Worum es konkret geht: Wo liegen sensible Zonen? Ab welcher Besucherzahl kippt die Lage? Welche Wochen sind kritisch? Sensoren und KI nehmen den Druck nicht weg. Sie liefern Munition für Entscheidungen – und machen sie im Zweifel vor Gericht, in Gemeinderäten oder in der lokalen Öffentlichkeit besser begründbar.
2026 wird auch ein Jahr der „Wissensverschmutzung“: Wenn KI Forschung beschleunigt – und verwässert
Die Debatte endet nicht am Parkeingang. Sie trifft die Wissenschaft selbst. Die kanadische Agence Science-Presse beschreibt für 2026 eine widersprüchliche Entwicklung: KI kann Forschung produktiver machen, gleichzeitig droht eine Flut an minderwertigen Inhalten – Science-Presse nennt das „bouillie“, also sinngemäß: Brei.
Für den Naturschutz ist das brandgefährlich. Schutzentscheidungen hängen an Studien, Inventaren, Modellen. Wenn die Pipeline voller schneller, aber wackliger Ergebnisse ist, wird „Beschleunigung“ zur Falle: Ressourcen wandern in die falschen Prioritäten. Science-Presse berichtet von Tests mit generativer KI in Laboren seit 2024 und von „virtuellen Wissenschaftlern“, die tausende Modellvarianten durchspielen können. Gleichzeitig erwartet man für 2026 mehr Daten darüber, wie schädlich die Masse an Low-Quality-Arbeiten für den Forschungsbetrieb wird (nach Science-Presse).
Die Konsequenz: Qualitätskontrolle wird zur Kernaufgabe – Feldvalidierung, transparente Methoden, saubere Daten. Sonst produziert KI nicht Klarheit, sondern Lärm. Und Lärm ist im Naturschutz keine Nebensache, sondern ein echter Kostenfaktor.
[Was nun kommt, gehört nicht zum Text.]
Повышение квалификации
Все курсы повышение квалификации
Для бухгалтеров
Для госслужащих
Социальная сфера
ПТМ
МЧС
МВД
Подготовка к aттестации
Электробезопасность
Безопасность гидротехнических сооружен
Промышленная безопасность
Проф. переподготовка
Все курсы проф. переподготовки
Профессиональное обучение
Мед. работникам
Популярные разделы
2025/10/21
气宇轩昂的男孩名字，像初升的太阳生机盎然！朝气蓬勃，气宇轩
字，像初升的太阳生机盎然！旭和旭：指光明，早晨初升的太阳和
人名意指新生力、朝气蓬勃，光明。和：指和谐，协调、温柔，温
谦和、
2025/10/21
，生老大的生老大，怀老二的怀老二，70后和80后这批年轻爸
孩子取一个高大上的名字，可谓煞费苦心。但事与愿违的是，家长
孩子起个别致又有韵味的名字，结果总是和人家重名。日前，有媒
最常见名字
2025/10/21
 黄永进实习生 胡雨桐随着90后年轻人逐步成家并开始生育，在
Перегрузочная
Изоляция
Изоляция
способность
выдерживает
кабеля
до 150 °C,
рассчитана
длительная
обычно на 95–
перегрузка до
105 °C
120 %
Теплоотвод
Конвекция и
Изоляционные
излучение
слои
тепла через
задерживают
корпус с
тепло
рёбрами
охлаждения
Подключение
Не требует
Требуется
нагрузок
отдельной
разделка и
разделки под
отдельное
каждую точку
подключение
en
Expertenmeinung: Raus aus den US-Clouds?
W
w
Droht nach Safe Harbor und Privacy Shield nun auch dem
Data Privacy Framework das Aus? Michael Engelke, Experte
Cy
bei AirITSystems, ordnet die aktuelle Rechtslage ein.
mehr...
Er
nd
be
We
Neue Arten, bessere Ökosystem-Checks: Die Chance ist real – die Bedingungen sind hart
KI kann helfen, Arten schneller zu identifizieren und zu klassifizieren, Ökosysteme engmaschiger zu beobachten, seltene Vorkommen zu finden. Das betont auch ein Beitrag aus dem Umfeld der McGill University (verlinkt in den Quellen) zur untergenutzten Rolle von KI im Biodiversitätsschutz.
Das passt zur Kew-Logik: Technik als Suchscheinwerfer für die dunklen Ecken. Wenn automatisierte Auswertung schneller Signale liefert – Rückgänge, neue Vorkommen, ungewöhnliche Muster –, kann menschliche Arbeit gezielter eingesetzt werden: raus ins Gelände, prüfen, schützen, restaurieren.
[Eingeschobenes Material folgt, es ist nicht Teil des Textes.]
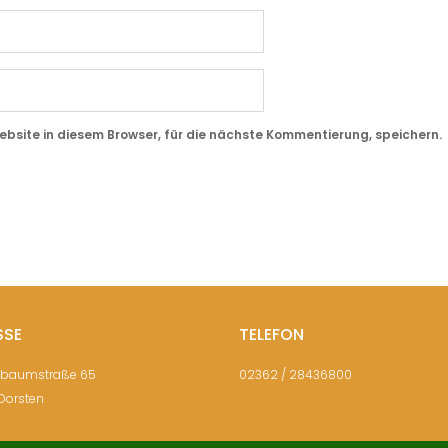
site in diesem Browser, für die nächste Kommentierung, speichern.
SSE
TELEFON
sbaumstraße 65
02362 / 28436800
Dorsten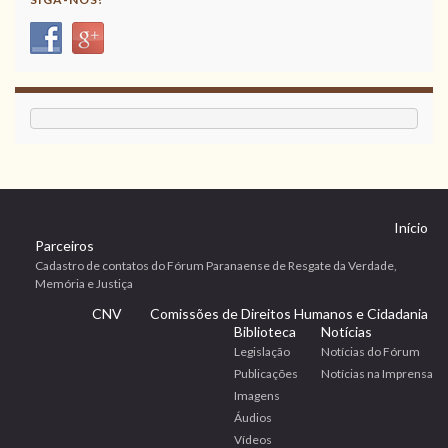
Início
Parceiros
Cadastro de contatos do Fórum Paranaense de Resgate da Verdade,
Memória e Justiça
CNV
Comissões de Direitos Humanos e Cidadania
Biblioteca
Notícias
Legislação
Notícias do Fórum
Publicações
Notícias na Imprensa
Imagens
Áudios
Vídeos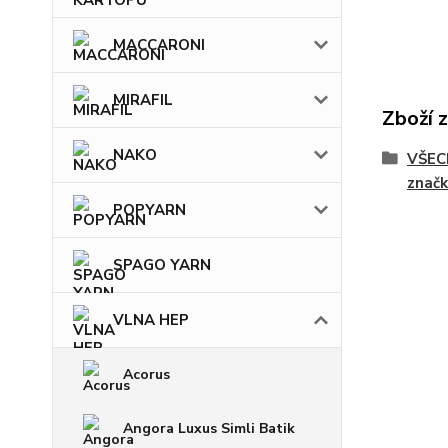
MACCARONI
MIRAFIL
Zboží 
NAKO
VŠECH
značk
POPYARN
SPAGO YARN
VLNA HEP
Acorus
Angora Luxus Simli Batik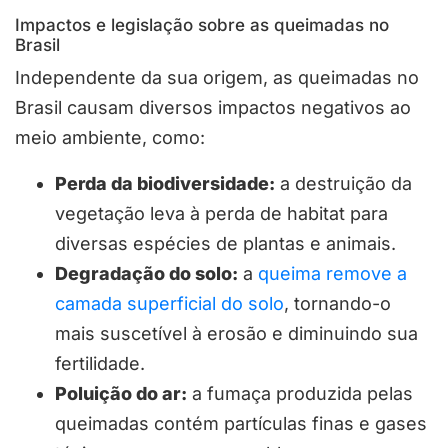
Impactos e legislação sobre as queimadas no
Brasil
Independente da sua origem, as queimadas no
Brasil causam diversos impactos negativos ao
meio ambiente, como:
Perda da biodiversidade:
a destruição da
vegetação leva à perda de habitat para
diversas espécies de plantas e animais.
Degradação do solo:
a
queima remove a
camada superficial do solo
, tornando-o
mais suscetível à erosão e diminuindo sua
fertilidade.
Poluição do ar:
a fumaça produzida pelas
queimadas contém partículas finas e gases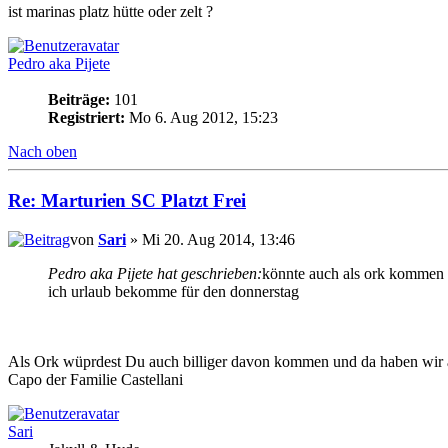
ist marinas platz hütte oder zelt ?
Pedro aka Pijete
Beiträge:
101
Registriert:
Mo 6. Aug 2012, 15:23
Nach oben
Re: Marturien SC Platzt Frei
von
Sari
» Mi 20. Aug 2014, 13:46
Pedro aka Pijete hat geschrieben:
könnte auch als ork kommen
ich urlaub bekomme für den donnerstag
Als Ork wüprdest Du auch billiger davon kommen und da haben wir au
Capo der Familie Castellani
Sari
Nur funktioniert das unter Bedingungen: belastbare Referenzdaten, saubere Protokolle, nachvollziehbare Ergebnisse. Ohne das wird KI zum Fehlerverstärker. Kew macht daraus eine Arbeitsbeschreibung für die nächsten Jahre: datengetriebener Naturschutz, ja – aber nicht maschinengetrieben. Botanikerinnen, Mykologen, Ranger, lokale Verwaltungen: Sie bleiben der Kern. Technik sagt höchstens, wo die nächste unangenehme Wahrheit liegt.
Quellen
Royal Botanic Gardens, Kew: State of the World’s Plants and Fungi (6. Ausgabe, 16. Juni 2026); WWF Belgien: L’IA au cœur de la conservation: entre illusion et protection; IUCN: La technologie au service de la nature… (Spanien-Projekte); Agence Science-Presse: 5 choses à surveiller sur l’IA en 2026; McGill University (Newsroom): Beitrag zu KI und Biodiversitätsschutz.